Sprechen wir zunächst von der Rechtsform. Die vom BVR vorgegebene Fusionspolitik war zu keinem Zeitpunkt mit den Interessen der Genossenschaftsmitglieder vereinbar. Die Strukturbereinigungen wurde am grünen Tisch beschlossen und mit Unterstützung der BaFin durchgesetzt. Die Ergebnisse widersprechen den Grundsätzen  der genossenschaftlichen Teilnahme und Teilhabe. „Druckfusionen“ waren zu keinem Zeitpunkt mit der  Rechtsform Genossenschaft zu vereinbaren. Das  Märchen von den sinkenden Erträgen in der Niedrigzinsperiode als Antrieb für weitere Fusionen, lässt sich zuletzt anhand der milliardenschweren Rückstellungen in den „Fonds für allgemeine Bankrisiken“ widerlegen. Auch dem  vielzitierten europäischen Regelwerk hat sich der BVR  selbst unterworfen.  Eine lokale Genossenschaftsbank braucht weder mit Aktien noch mit Derivaten zu handeln. Diese Geschäfte kann die Bank im genossenschaftlichen Verbund vermitteln und von den Synergieeffekten einer Zusammenarbeit profitieren.  Aber das ist nur ein Teil. Es geht um die rasante Entwicklung des Marktumfeldes, den Wertewandel hin zur digitalen Filiale und den damit verbundenen gesellschaftlichen und kulturellen Wandel. Es geht um ein schnell wachsendes digitales Ökosystem und einen sich immer weiter verkürzenden Produktlebenszyklus mit immer schnelleren „time to market“  Intervallen. Digitale Plattformen der FinTechs  übernehmen die komplette Auftragsbearbeitung standardisierter Bankprodukte. Entscheidungen werden  auf der der Basis von Logarithmen und Big Data getroffen.  
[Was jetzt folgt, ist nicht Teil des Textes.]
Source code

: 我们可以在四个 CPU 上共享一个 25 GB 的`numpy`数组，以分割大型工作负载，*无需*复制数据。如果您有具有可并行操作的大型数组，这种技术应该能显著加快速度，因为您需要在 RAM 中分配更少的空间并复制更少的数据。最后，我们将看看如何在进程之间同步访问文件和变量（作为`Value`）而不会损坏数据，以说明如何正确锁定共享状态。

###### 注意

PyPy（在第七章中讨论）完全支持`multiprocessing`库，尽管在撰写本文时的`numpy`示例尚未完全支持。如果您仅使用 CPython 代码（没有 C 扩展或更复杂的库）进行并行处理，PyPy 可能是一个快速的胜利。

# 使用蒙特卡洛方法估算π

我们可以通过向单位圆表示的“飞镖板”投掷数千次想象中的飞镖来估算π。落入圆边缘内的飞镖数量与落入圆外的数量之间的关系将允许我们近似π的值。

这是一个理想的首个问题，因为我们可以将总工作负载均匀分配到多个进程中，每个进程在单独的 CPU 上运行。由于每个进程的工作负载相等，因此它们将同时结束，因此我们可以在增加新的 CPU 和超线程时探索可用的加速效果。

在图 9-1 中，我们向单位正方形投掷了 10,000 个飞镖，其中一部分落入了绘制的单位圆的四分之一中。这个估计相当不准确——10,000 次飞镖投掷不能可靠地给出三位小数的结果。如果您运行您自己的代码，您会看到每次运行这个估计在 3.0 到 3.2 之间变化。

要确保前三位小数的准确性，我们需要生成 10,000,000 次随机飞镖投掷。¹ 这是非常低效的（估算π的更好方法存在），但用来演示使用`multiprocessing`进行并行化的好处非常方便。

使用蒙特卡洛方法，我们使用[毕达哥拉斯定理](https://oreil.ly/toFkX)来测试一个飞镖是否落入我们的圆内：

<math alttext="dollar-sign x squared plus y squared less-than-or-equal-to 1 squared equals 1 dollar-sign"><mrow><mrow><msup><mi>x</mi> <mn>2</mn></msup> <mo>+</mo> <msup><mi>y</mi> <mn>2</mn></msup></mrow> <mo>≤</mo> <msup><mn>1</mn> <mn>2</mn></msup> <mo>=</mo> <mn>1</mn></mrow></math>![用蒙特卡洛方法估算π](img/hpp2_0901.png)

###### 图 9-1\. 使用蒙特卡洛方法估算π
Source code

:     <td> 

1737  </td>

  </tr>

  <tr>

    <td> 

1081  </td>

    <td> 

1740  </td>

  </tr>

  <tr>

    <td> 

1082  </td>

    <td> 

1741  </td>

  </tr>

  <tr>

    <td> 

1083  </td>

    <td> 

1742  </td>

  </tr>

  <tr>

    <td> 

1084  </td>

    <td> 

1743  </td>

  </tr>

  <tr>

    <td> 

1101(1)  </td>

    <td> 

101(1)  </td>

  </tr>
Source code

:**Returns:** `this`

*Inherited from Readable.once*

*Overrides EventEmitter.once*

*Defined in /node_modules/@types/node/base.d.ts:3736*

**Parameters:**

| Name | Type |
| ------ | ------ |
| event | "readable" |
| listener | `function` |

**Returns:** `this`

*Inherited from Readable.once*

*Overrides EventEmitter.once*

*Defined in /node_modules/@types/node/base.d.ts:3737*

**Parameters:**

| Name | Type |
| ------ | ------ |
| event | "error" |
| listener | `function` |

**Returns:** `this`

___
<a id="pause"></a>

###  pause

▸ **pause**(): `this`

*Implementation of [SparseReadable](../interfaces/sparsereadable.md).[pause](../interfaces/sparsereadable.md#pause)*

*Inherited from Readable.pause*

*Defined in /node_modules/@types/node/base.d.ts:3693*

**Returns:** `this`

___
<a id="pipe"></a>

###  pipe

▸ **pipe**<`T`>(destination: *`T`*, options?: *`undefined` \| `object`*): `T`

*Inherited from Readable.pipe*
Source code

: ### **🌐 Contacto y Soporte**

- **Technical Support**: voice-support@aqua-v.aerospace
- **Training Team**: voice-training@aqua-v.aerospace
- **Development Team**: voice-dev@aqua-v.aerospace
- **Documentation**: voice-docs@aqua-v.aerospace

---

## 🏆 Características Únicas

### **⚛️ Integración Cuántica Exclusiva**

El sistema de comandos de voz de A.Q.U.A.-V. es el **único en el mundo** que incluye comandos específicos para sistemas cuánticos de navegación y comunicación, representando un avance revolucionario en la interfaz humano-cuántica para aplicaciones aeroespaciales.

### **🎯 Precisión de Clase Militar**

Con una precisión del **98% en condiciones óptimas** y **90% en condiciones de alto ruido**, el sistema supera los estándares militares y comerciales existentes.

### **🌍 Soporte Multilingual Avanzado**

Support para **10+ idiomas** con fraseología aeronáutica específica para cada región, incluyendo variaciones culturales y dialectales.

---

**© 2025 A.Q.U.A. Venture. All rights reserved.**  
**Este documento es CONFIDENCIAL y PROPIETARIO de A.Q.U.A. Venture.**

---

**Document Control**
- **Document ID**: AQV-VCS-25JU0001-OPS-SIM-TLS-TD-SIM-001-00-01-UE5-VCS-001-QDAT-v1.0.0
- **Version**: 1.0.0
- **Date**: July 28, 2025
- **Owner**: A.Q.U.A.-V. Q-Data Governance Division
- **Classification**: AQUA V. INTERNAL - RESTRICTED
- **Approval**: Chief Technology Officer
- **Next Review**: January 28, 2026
Darum die Frage: Ist die BVR Strategie von gestern die passende Antwort auf den digitalen Wandel, die Welt von morgen? „Retail  Banking goes digital“. Die digitale Transformation vereinfacht und beschleunigt den Zahlungsverkehr und  bringt neue „Global Player“ ins Spiel, die systemfremd sind. Paypal ist als eine Tochter der Handelsplattform Ebay gestartet. Apple hat mit Apple Pay ein eigenes Bezahlsystem. Kleine alternative Bezahlplattformen, wie Circle, oder Kryptohandelsplattformen, wie Coinbase, entwickeln sich rasant. Ein Zauberwort heißt zudem Blockchain. Die  Bank wird zum Fremdwort.

Und noch einmal. Jede weitere Fusion ist ein völlig unnötiger Zwischenschritt, der viel Zeit kostet und Kapital bindet. Er ist außerdem damit verbunden, dass unter den Augen der Staatsaufsicht eine Enteignung der jeweils  Betroffenen unter den 18 Millionen Bankgenossen stattfindet.  Die genossenschaftlichen Prüfungsverbände unterliegen zwar einer regelmäßigen und gesetzlich verordneten Qualitätsprüfung. Diese erweist sich jedoch zunehmend als untauglich, da sie nur die Formalien prüft, nicht aber das Handeln gemäß Genossenschaftsgesetz.  Eine  Qualitätsprüfung aus Mitgliedersicht impliziert, dass sich die Eigentümer der Genossenschaft darauf verlassen können, dass ihr zuständiger Genossenschaftsverband dahingehend geprüft wird, ob er die Spielregeln(*) der genossenschaftlichen Selbstverwaltung  einhält und umsetzt. Somit sind Fusionen ohne Wertermittlung und Wertausgleich für die betroffenen Genossenschaftsmitglieder unzumutbar. Wenn die Verbände gegen die Interessen der Genossenschaftsmitglieder handeln und die Organe der Genossenschaft korrumpieren, ist das System marode. Die BVR Fusionspolitik ist Teil einer Unternehmenspolitik des vergangenen Jahrhunderts, bei der man versuchte, lokale Marktanteile zu erhöhen und dadurch den Mittelstand der Region noch besser mit Finanzmitteln zu versorgen. Dieses Konzept hat nicht nur die Besonderheiten der Rechtsform Genossenschaft vorsätzlich unterschlagen, sondern auch die Augen vor globalen Trends verschlossen.
Diese Beitrag basiert auf einer Veröffentlichung in bank-intern aus dem Jahr 2021.